The pictures are to be dropped, and the records below are to be restated word for word.

⁂

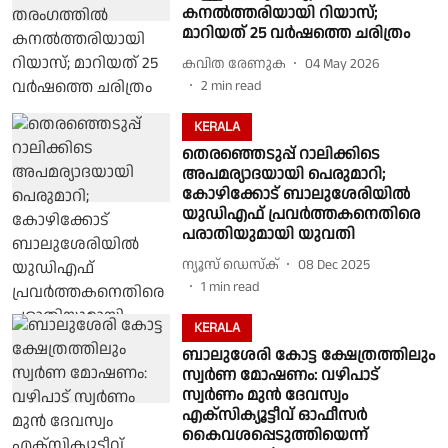
കനല്‍ത്തരിയായി റിയാസ്;
മാറിയത് 25 വര്‍ഷത്തെ ചരിത്രം
കവിത രേണുക
04 May 2026
2
min read
KERALA
തെരഞ്ഞെടുപ്പ് റാലിക്കിടെ
അപമര്യാദയായി പെരുമാറി;
കോഴിക്കോട് ബാലുശേരിയിൽ
യുഡിഎഫ് പ്രവർത്തകനെതിരെ
പരാതിയുമായി യുവതി
ന്യൂസ് ഡെസ്ക്
08 Dec 2025
1
min read
KERALA
ബാലുശേരി കോട്ട ക്ഷേത്രത്തിലും
സ്വർണ മോഷണം: വഴിപാട്
സ്വർണം മുൻ ദേവസ്വം
എക്സിക്യൂട്ടീവ് ഓഫീസർ
കൈവശപ്പെടുത്തിയെന്ന്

⁂

*Answer section:*
കനല്‍ത്തരിയായി റിയാസ്;
മാറിയത് 25 വര്‍ഷത്തെ ചരിത്രം
കവിത രേണുക
04 May 2026
2
min read
KERALA
തെരഞ്ഞെടുപ്പ് റാലിക്കിടെ
അപമര്യാദയായി പെരുമാറി;
കോഴിക്കോട് ബാലുശേരിയിൽ
യുഡിഎഫ് പ്രവർത്തകനെതിരെ
പരാതിയുമായി യുവതി
ന്യൂസ് ഡെസ്ക്
08 Dec 2025
1
min read
KERALA
ബാലുശേരി കോട്ട ക്ഷേത്രത്തിലും
സ്വർണ മോഷണം: വഴിപാട്
സ്വർണം മുൻ ദേവസ്വം
എക്സിക്യൂട്ടീവ് ഓഫീസർ
കൈവശപ്പെടുത്തിയെന്ന്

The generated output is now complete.